So notes the Commission’s report on competition enforcement in the pharmaceutical sector (2009-2017) published at the end of January 2019.
Who requested the report and why?
In 2016, the Council requested an update on the enforcement activities of competition authorities since the 2008/2009 pharmaceutical sector enquiry. The European Parliament had also raised concerns regarding anticompetitive practices within the pharmaceutical sector that may endanger patients’ access to affordable and innovative medicines, such as tactics to delay generic competition, pay-for-delay arrangements, price fixing and excessive pricing.
Examining the enforcement activities of the Commission and the national competition authorities (NCAs) across the EU, the report notes over 29 antitrust decisions against pharmaceutical companies taken since 2009, imposing fines of over EUR 1 billion in 21 of these cases. More than 100 cases (cartels, restrictive practices and abuse of dominance) were investigated, 20 of which are ongoing. The report highlights the decisions addressed at anticompetitive behaviour that had not previously been addressed (pay for delay cases). EU merger control decisions also contributed to enforcement action with competition issues identified in 19 out of 80 EU mergers examined and requiring identified concerns to be addressed and divestments offered.
Focus on anti-competitive practices that may endanger patients’ access to affordable and innovative essential medicines.
Recent estimates, from a 2018 Copenhagen Economics study, suggest that the costs of bringing a medicine from the laboratory to market are between EUR 0.5 billion and EUR 2.2 billion. With high medicine prices imposing burdens on national healthcare systems, effective competition from generics and, more recently, biosimilars, generally represents a vital source of price competition in pharmaceutical markets. The enforcement activities of the Commission and NCAs are examined in relation to each of these two issues.
What competition enforcement activities have been taken as regards affordable medicines?

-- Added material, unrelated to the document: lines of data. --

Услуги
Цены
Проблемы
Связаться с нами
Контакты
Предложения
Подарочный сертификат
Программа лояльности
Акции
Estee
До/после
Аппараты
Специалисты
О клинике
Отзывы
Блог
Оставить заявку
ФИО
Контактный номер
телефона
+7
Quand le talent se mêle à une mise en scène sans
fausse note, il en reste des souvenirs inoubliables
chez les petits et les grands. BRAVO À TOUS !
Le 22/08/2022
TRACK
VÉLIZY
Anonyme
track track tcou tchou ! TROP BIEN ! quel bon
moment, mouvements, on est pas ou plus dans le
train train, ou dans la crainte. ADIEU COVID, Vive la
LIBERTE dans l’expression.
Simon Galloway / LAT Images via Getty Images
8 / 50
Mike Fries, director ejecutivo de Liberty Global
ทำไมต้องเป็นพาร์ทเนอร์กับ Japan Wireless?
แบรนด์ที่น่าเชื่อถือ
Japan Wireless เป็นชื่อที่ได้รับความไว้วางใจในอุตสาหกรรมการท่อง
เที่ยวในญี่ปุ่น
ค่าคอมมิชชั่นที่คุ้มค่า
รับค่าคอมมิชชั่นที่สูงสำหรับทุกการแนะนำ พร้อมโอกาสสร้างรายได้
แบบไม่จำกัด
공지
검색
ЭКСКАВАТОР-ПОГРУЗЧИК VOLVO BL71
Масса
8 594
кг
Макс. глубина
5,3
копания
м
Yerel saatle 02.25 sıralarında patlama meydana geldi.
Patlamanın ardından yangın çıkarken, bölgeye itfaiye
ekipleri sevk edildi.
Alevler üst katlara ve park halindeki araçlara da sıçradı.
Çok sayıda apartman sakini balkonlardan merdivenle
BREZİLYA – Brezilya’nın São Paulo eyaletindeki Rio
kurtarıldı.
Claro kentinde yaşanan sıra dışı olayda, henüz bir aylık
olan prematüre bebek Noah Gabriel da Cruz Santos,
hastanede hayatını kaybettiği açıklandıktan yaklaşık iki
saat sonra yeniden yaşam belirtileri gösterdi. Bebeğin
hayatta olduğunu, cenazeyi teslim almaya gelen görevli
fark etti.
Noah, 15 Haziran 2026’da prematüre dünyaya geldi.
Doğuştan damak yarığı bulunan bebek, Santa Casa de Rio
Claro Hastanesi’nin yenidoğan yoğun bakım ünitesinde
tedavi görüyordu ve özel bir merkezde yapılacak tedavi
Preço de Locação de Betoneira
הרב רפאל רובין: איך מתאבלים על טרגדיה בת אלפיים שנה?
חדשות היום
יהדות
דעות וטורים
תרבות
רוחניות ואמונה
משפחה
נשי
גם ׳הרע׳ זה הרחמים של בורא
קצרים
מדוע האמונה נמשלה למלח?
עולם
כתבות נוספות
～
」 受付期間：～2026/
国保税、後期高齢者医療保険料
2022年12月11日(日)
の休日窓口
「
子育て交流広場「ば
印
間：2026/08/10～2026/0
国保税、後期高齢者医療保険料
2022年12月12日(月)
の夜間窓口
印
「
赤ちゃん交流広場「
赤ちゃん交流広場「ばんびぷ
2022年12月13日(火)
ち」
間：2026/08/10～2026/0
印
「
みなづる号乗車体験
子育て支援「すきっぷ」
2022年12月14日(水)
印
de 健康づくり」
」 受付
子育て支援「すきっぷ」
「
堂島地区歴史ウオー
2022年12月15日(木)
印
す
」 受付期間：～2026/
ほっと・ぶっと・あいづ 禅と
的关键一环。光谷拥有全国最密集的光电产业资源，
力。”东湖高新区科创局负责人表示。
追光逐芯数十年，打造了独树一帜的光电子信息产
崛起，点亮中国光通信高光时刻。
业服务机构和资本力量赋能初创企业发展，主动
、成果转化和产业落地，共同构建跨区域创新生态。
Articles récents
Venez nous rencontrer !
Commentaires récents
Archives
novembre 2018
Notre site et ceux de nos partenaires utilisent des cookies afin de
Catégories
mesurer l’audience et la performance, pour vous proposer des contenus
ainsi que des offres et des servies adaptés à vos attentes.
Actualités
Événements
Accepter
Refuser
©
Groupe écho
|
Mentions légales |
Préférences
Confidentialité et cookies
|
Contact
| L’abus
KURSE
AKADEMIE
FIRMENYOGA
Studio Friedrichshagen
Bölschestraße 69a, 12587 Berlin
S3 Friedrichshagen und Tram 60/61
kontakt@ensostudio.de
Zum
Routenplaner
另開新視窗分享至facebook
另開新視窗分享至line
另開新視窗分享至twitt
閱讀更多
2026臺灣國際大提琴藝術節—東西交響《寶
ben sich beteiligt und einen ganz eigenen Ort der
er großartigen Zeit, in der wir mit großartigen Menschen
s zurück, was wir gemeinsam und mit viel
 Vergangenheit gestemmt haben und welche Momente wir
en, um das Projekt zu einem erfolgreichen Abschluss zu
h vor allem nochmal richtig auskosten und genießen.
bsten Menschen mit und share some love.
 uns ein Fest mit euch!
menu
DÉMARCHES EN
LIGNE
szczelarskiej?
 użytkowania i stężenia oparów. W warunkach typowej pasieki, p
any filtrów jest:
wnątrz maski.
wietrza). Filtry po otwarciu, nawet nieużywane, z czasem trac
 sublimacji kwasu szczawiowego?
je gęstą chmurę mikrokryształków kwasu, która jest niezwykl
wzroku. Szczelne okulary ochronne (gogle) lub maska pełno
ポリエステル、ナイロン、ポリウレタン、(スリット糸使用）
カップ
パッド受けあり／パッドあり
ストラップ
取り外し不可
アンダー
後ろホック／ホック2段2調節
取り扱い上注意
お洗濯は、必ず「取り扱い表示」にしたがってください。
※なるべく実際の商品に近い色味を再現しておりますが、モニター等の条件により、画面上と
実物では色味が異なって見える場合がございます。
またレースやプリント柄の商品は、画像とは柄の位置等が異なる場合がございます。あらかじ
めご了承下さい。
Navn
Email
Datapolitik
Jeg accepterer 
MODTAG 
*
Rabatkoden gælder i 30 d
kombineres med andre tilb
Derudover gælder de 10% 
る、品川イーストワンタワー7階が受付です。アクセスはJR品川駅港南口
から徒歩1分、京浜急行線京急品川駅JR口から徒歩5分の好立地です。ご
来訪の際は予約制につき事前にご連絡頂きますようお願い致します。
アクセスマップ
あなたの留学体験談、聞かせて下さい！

Landmark decisions have been taken against pay-for-delay deals (EU Lundbeck, Servier, Fentanyl and the UK Paroxetine). Recent years have seen significant calls for intervention against high prices for pharmaceutical products. NCAs have led investigations into the excessive and abusive pricing of off-patent medicines such as in Italy (Aspen), the United Kingdom (Pfizer/Flynn) and Denmark (CD Pharma), while the Commission opened its first formal investigation into excessive pricing case in 2017 (against Aspen in a number pf countries outside of Italy). A series of pioneering decisions have been taken by the French NCA involving disparagement practices, such as producing and disseminating incomplete and misleading information (vis-a-vis doctors, authorities and the general public).
The sheer diversity of the cases being taken by NCAs is noteworthy in itself. These range from: bid rigging in hospital tenders (Hungary, Slovenia); exchange of confidential information between wholesalers via common IT systems (Germany); co-marketing agreements (Italy) market sharing between pharmacies in supply to healthcare centres (Spain); export bans and parallel trading cases (Romania, Spain and Greece); excessive pricing (Italy, UK, France, Denmark); to complex legal strategies of filing for and obtaining IP rights aimed at delaying generic entry (Italy).
Merger control interventions were made by the Commission in a number of EU mergers that could have led to price increases, in particular for generic products (Teva/Allergan) or biosimilar products (Pfizer/Hospira). These transactions were cleared only after the companies had committed to divest parts of their businesses to suitable buyers to preserve the existing degree of price competition.
What enforcement activities have been taken regarding access to innovative medicines?
Servier is mentioned here along with the Boehringer Ingelheim/Almirall settlement (allegations of filing unmeritorious patents to block or delay entry of competing products) and the Italian NCA decision in Hoffmann La Roche/Novartis (agreement aimed to discourage and limit off-label use of Avastin for eye diseases and towards the more expensive Lucentis). The main focus is on interventions in merger cases, such as: Novartis/GlaxoSmithKline Oncology where the Commission’s concern was that a merger between two originators threatened to thwart advanced R&D projects for life-saving cancer drugs; Johnson & Johnson/Actelion where intervention was to ensure pipeline insomnia medicines at an early stage of development; and Pfizer/Hospira, where the concern was that the merger would eliminate one of two parallel projects to develop competing biosimilars.
The report concludes that while enforcing antitrust and merger control rules significantly contributes to ensuring that patients and healthcare systems have access to affordable and innovative medicines, competition law enforcement remains complementary to legislative and regulatory action.
So, we can expect all competition authorities to remain vigilant and proactive in investigating potentially anti-competitive situations in the pharmaceutical sector, including new trends, such as the growing relevance of biosimilars.
 Resolution on EU options for improving access to medicines, 2 March 2017.